Let’s print the original values from rownumbers 1406, 1632, 1839 which has 3 outliers. Later we will print it post outlier treatment

# original values
mask = df.RowNumber.isin([1406, 1632, 1839])
df.loc[mask, 'CreditScore']

1405    359.0
1631    350.0
1838    350.0
Name: CreditScore, dtype: float64

Do Outlier Capping

That is, those values lower than the lower_cap_percentile, will be replaced with lower_cap_percentile.

# Outlier capping
new_col = np.where(df['CreditScore'] < lower_cap_percentile, lower_cap_percentile, df['CreditScore'])
df['CreditScore_capped'] = new_col
df[['CreditScore', 'CreditScore_capped']][mask]

	CreditScore	CreditScore_capped
1405	359.0	521.0
1631	350.0	521.0
1838	350.0	521.0

As you can see the outlier values have now been capped with the lower limit.

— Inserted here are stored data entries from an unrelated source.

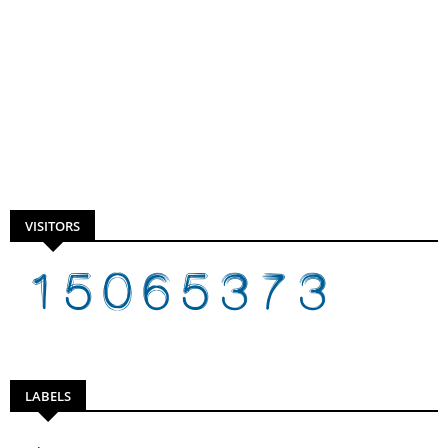
VISITORS
LABELS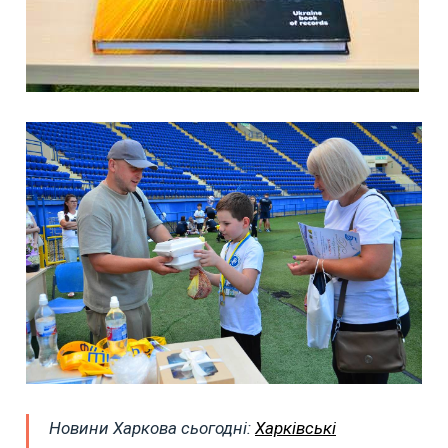
Новини Харкова сьогодні:
Харківські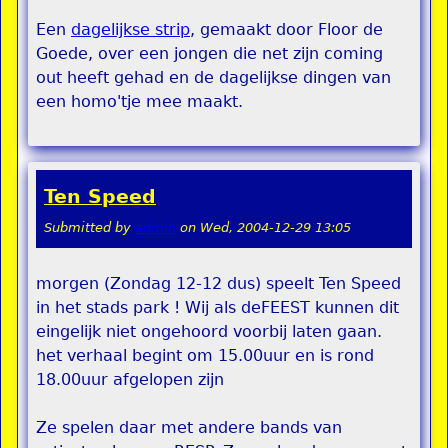
Een
dagelijkse strip
, gemaakt door Floor de
Goede, over een jongen die net zijn coming
out heeft gehad en de dagelijkse dingen van
een homo'tje mee maakt.
Ten Speed
Submitted by
admin
on
Wed, 2004-12-29 13:05
morgen (Zondag 12-12 dus) speelt Ten Speed
in het stads park ! Wij als deFEEST kunnen dit
eingelijk niet ongehoord voorbij laten gaan.
het verhaal begint om 15.00uur en is rond
18.00uur afgelopen zijn
Ze spelen daar met andere bands van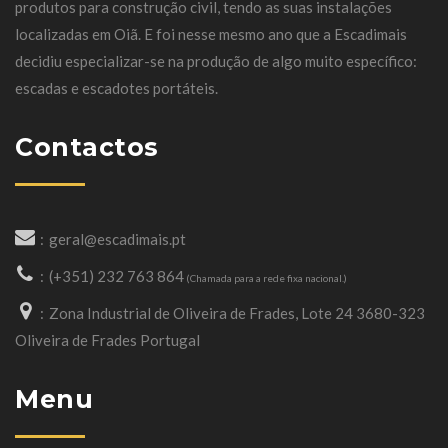
produtos para construção civil, tendo as suas instalações
localizadas em Oiã. E foi nesse mesmo ano que a Escadimais
decidiu especializar-se na produção de algo muito específico:
escadas e escadotes portáteis.
Contactos
geral@escadimais.pt
(+351) 232 763 864
(Chamada para a rede fixa nacional.)
Zona Industrial de Oliveira de Frades, Lote 24 3680-323
Oliveira de Frades Portugal
Menu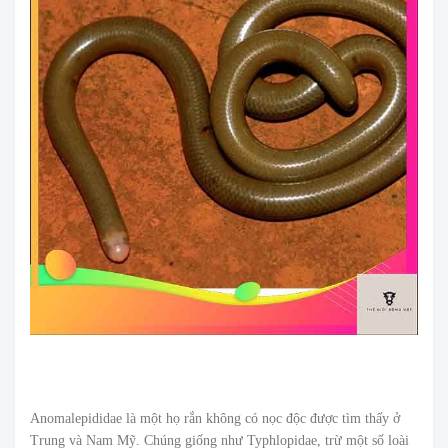
Anomalepididae là một họ rắn không có nọc độc được tìm thấy ở
Trung và Nam Mỹ. Chúng giống như Typhlopidae, trừ một số loài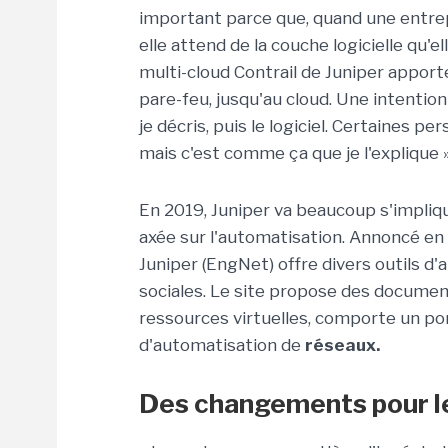
important parce que, quand une entre
elle attend de la couche logicielle qu'ell
multi-cloud Contrail de Juniper apporte
pare-feu, jusqu'au cloud. Une intenti
je décris, puis le logiciel. Certaines 
mais c'est comme ça que je l'explique »
En 2019, Juniper va beaucoup s'impl
axée sur l'automatisation. Annoncé en
Juniper (EngNet) offre divers outils 
sociales. Le site propose des document
ressources virtuelles, comporte un por
d'automatisation de
réseaux.
Des changements pour le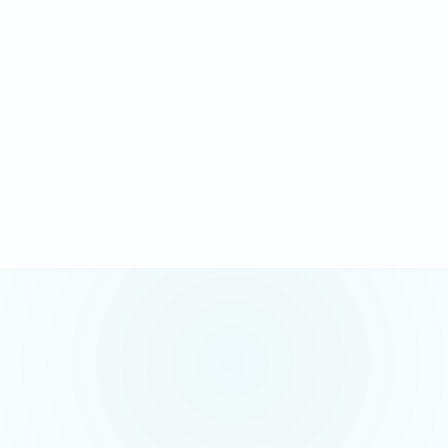
Appel
Devis
Création
En ligne
Demander mon devis sous 24h
Appel gratuit possible · sans engagement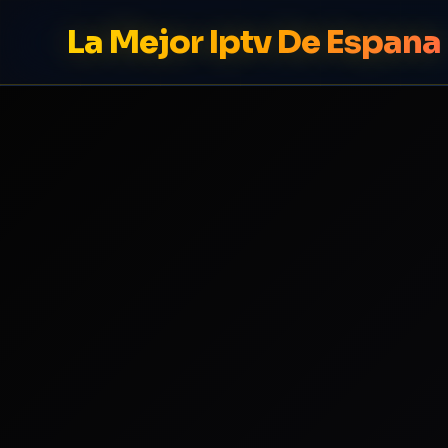
La Mejor Iptv De Espana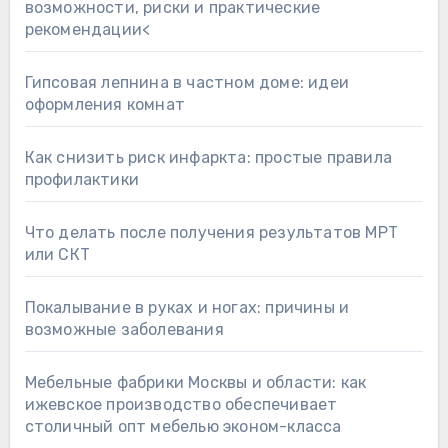
возможности, риски и практические
рекомендации<
Гипсовая лепнина в частном доме: идеи
оформления комнат
Как снизить риск инфаркта: простые правила
профилактики
Что делать после получения результатов МРТ
или СКТ
Покалывание в руках и ногах: причины и
возможные заболевания
Мебельные фабрики Москвы и области: как
ижевское производство обеспечивает
столичный опт мебелью эконом-класса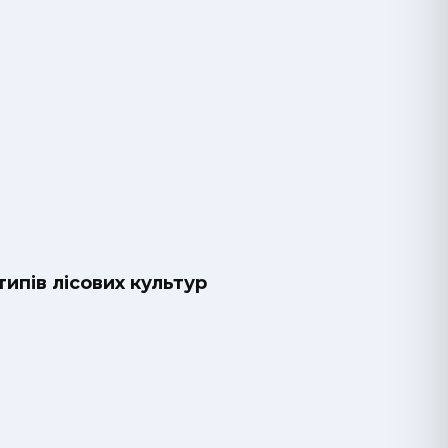
ипів лісових культур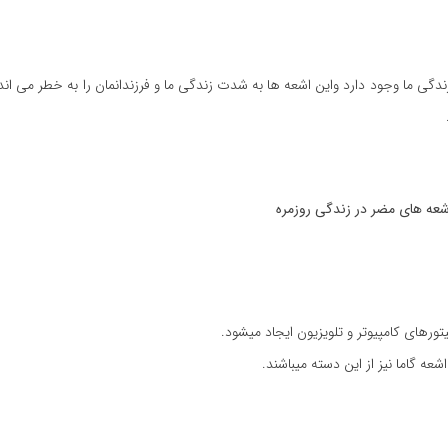
دگی ما وجود دارد واین اشعه ها به شدت زندگی ما و فرزندانمان را به خطر می انداز
عه های مضر در زندگی روزمره
ورهای کامپیوتر و تلویزیون ایجاد میشود.
عه گاما نیز از این دسته میباشند.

Imputation based Approaches to treat outliers

There are more efficient methods of outlier detection, especially when you think the recorded outlier value is an error and you want to fix it with what would have been an appropriate value.

You can use the multivariate prediction approaches using MICE and other methods. These have been discussed in detail in the missing value imputation methods (video) and MICE (video).